Letture: Apocalisse 14,14-19; Salmo 96; Luca 21,5-11
C'è confusione e incertezza nei due brani apocalittici che ascoltiamo oggi, quello del Libro dell'Apocalisse e quello del Vangelo di Luca. È così che il testo potrebbe lasciare anche noi, confusi e incerti. Potremmo sentire che qui c'è pericolo, tanta violenza, abituale nella letteratura apocalittica, ma come dobbiamo accoglierla? Cosa ne dobbiamo fare?
Il teologo mennonita John Howard Yoder sosteneva che solo un popolo oppresso, nel momento in cui subisce l'oppressione, può comprendere il Libro dell'Apocalisse. I cristiani che sono diventati in qualche modo agiati nel mondo, soprattutto in termini di potere e ricchezza, trovano sempre più difficile ascoltare il Libro dell'Apocalisse e sapere cosa farne.
Che cosa ha a che fare con noi? Dalla nostra posizione di comodità potremmo essere tentati di pensare che queste letture non siano affatto rilevanti per noi. Riguardano un passato lontano o un futuro lontano. Sappiamo che c'è un collegamento con la distruzione del Tempio di Gerusalemme da parte degli eserciti romani nel 70 d.C.. E non ci aspettiamo che Gesù torni presto, vero?
Durante il viaggio con lui verso Gerusalemme eravamo a volte confusi e incerti su cosa volesse dire. Eppure siamo rimasti con lui perché abbiamo visto o percepito qualcosa di cruciale in lui, qualcosa di cruciale per la nostra vita. Così ora, quando siamo arrivati con lui a destinazione e gli eventi della sua passione iniziano a svolgersi, ci viene chiesto di rimanere con lui fino alla fine. (Avendo amato i suoi che erano nel mondo, li amò sino alla fine: così il Vangelo di San Giovanni, e a noi è chiesto di amarlo sino alla fine).
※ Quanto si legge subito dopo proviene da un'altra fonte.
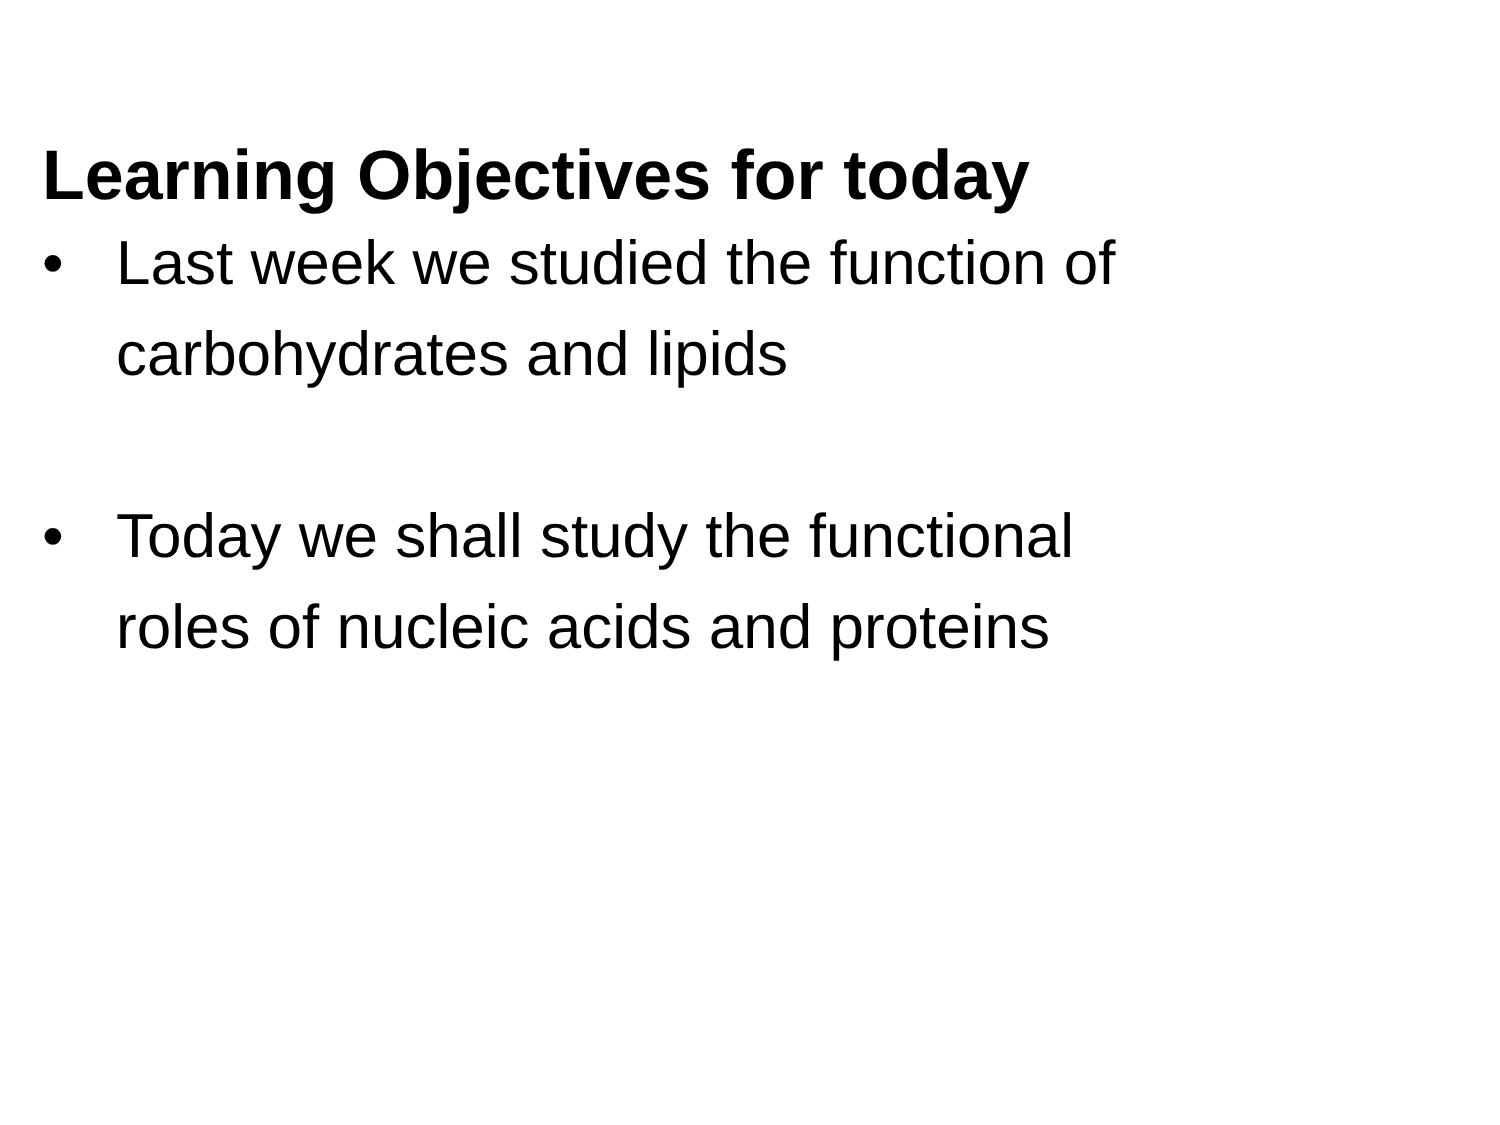Learning Objectives for today
• Last week we studied the function of
carbohydrates and lipids
• Today we shall study the functional
roles of nucleic acids and proteins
Il viaggio si conclude non solo nella città, Gerusalemme, ma nel cuore della città, il Tempio. È lì che si svolge l'ultima parte del ministero pubblico di Gesù (Lc 19,45-21,38). È qui che, per Luca, si concentra il dramma. Il Vangelo di Luca inizia e finisce nel Tempio, l'antico Tempio. Gli Atti degli Apostoli parlano del nuovo Tempio, Gesù Cristo, risuscitato dai morti e ora vivente in coloro che credono in lui, che si diffonde da Gerusalemme, su e giù per la Terra Santa, e infine in tutto il mondo conosciuto.
La distruzione dell'edificio fisico da parte dei Romani conferma un crollo più radicale del vecchio Tempio. Il modo in cui Dio, fino a quel momento, era stato presente al suo popolo si dissolve (la tenda è completamente strappata in due, da cima a fondo) e al suo posto c'è il nuovo modo in cui Dio è presente al suo popolo. Gesù è il nuovo luogo della presenza di Dio, prima nel suo corpo, nella sua parola e nella sua vita e poi, quando il suo Spirito è stato inviato sugli apostoli, nella Chiesa, la comunità dei credenti che ora è il luogo privilegiato della presenza di Dio.
È per questo che tutti i grandi testi profetici sull'Esilio - la perdita della terra, la caduta di Gerusalemme, la partenza della gloria di Dio dal Tempio - possono essere applicati dai cristiani agli eventi della sofferenza e della morte di Gesù. Tutto si disfa, la creazione si disincarna, l'ordine del mondo è scosso, il centro non regge, regnano la confusione e l'incertezza - e attraverso la nebbia, la polvere e il pericolo di tutto ciò arriva il Figlio dell'uomo, venuto a giudicare il mondo e i suoi popoli, venuto a spogliarci completamente dell'ingombro dei nostri idoli per condurci alla presenza del Dio vivente.